Lições sobre o vento e as ondas

Há algum tempo, um mestre contou que as mães-águia fazem seus ninhos em picos muito altos nas montanhas, tendo abaixo somente o abismo e o vento.

Então, o propósito da mãe-águia é alimentar e ensinar o filhote a descobrir suas asas – assim compreenderá o privilégio de nascer águia.

O primeiro vôo do filhote pode ser fatal. 

E lançá-lo ao vento é seu ato supremo de amor e confiança.

A centenas de quilômetros por hora, uma cápsula pressurizada de metal cruza a estratosfera para entregar, em apenas algumas horas, centenas de pessoas em terras onde antigamente tardavam meses a chegar pelos mares.

Voar no pássaro de ferro é uma aventura e tanto, apesar de hoje ser tão um tanto banal quanto um passeio no shopping – e até parece, pois se vende de tudo ali… 

Poucos seres fazem migrações tão longas e são necessárias muitas paradas durante o caminho, mas a cápsula de metal chega direto e rápido. 

Porque viajar tão longe? 

O que há neste “velho”continente que tanto encanta o bicho humano? 

O que buscam aí, a acreditar que a vida terá mais conforto que em suas terras?

A passarinha aterrizou em Madrid, se acomodou e, em alegria tímida, deixou-se levar nas ruas de outono pela brisa fresca, a dançar entre as folhas verde-amarela-bordô – uma delícia para todos os sentidos! Entre muitas árvores em parques ou nas calles, está uma capital de discreta realeza, sofisticada e ordenada, com palácios barrocos, museus e teatros de grande beleza. 

Do jeito que o bicho humano gosta!

Pátio central do Palácio Real
Palácio Real visto dos jardins
Ermita de San Antonio la Florida – pintura de Francisco de Goya
Miguel de Cervantes – Plaza de España
Teto do Salão do Trono do Palácio Real de Madrid

Nos primeiros dias, coração em euforia.

Tantas coisas vistas e a ver, tantas línguas e sotaques ao seu redor.  

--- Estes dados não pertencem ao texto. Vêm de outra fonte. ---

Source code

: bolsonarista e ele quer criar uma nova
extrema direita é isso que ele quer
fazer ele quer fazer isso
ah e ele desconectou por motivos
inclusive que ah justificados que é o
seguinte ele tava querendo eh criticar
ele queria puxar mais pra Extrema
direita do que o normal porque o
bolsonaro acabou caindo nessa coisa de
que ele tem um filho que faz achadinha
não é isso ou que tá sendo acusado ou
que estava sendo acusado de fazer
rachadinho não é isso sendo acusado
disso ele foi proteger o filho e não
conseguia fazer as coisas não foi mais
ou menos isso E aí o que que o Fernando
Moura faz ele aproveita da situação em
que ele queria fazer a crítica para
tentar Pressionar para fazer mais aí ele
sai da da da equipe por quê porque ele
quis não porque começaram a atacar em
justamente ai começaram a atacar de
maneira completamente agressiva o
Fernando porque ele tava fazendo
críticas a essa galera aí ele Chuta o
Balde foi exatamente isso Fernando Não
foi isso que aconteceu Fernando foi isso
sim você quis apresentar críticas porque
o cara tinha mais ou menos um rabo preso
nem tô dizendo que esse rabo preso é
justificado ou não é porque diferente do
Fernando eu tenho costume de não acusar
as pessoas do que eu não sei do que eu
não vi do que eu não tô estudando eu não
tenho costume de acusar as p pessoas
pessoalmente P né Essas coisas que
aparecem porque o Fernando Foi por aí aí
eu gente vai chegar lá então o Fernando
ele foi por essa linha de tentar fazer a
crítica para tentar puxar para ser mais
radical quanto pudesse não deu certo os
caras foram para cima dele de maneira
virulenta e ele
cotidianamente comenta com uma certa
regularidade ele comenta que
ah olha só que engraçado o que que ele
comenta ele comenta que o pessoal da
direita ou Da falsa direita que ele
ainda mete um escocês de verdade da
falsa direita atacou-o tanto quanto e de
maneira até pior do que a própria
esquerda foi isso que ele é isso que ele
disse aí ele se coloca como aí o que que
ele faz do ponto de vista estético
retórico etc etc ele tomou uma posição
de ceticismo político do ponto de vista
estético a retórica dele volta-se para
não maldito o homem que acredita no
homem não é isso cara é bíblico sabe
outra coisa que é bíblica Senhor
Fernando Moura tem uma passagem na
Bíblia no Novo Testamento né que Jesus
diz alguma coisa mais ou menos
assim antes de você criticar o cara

A passarinha se entrega ao fluir dos acontecimentos, centenas e centenas de anos em cada pedaço de urbanidade transbordando memórias, sabores e vida de todos os continentes. 

Babilônia com calles cheias de gente a manifestar modas em roupas e penteados, a nutrir o mundo das aparências e consumir ainda mais na época de fim de ano… 

Ouvira muitas histórias da pombinha vó e nos livros sobre as obras de arte que estão nas ruas, museus e monumentos – trabalhos de artistas que se expressaram ao longo dos séculos a pintar sua forma de ver seu mundo e seu Deus… Caravaggio, Picasso, Dali, Velázquez, Van Gogh, o Jardim das Delícias Terrenas, de Bosch, que honra por fim vê-los ao vivo! Como é gostoso testemunhar a delicadeza firme de cada pincelada, a escolha das cores que (re)criam a luz impressionista, se conectar pessoalmente com a vibração secular desses grandes mestres.

Claude Monet
Cena de outono
Renoir
Claude Monet
Van Gogh
Renoir
A Guernica, de Picasso, expõe os horrores da Guerra Civil Espanhola. As pessoas veneram o conteúdo da arte ou sua forma/nome?

Enquanto o espetáculo madrileño distribuía infinitas novas informações aos sentidos, o vento interior soprou até formar ondas na mente da passarinha que 

pensa 

pensa 

pensa, 

um misto de emoções a subir e baixar sua energia como a maré. 

Quando piscou os olhos, seu céu estava nublado e pediu ajuda à sua prima andorinha, que lhe soprou no ouvido: 

“Que tal se dar uma chance para observar esta energia oscilante, do jeito que é? 

Porque não julgamos o mar, mas nos julgamos tanto? 

As ondas vem e vão, mas o mar segue ali…” 

Dali – A memória da mulher-menina

Quando a neblina esconde seus horizontes, 

quem você é? 

a onda ou o mar?

Assim começa a nova jornada da passarinha, tonificando as asas enquanto observa a infinita diversidade de formas que a Mãe Natureza cria dentro e fora de si.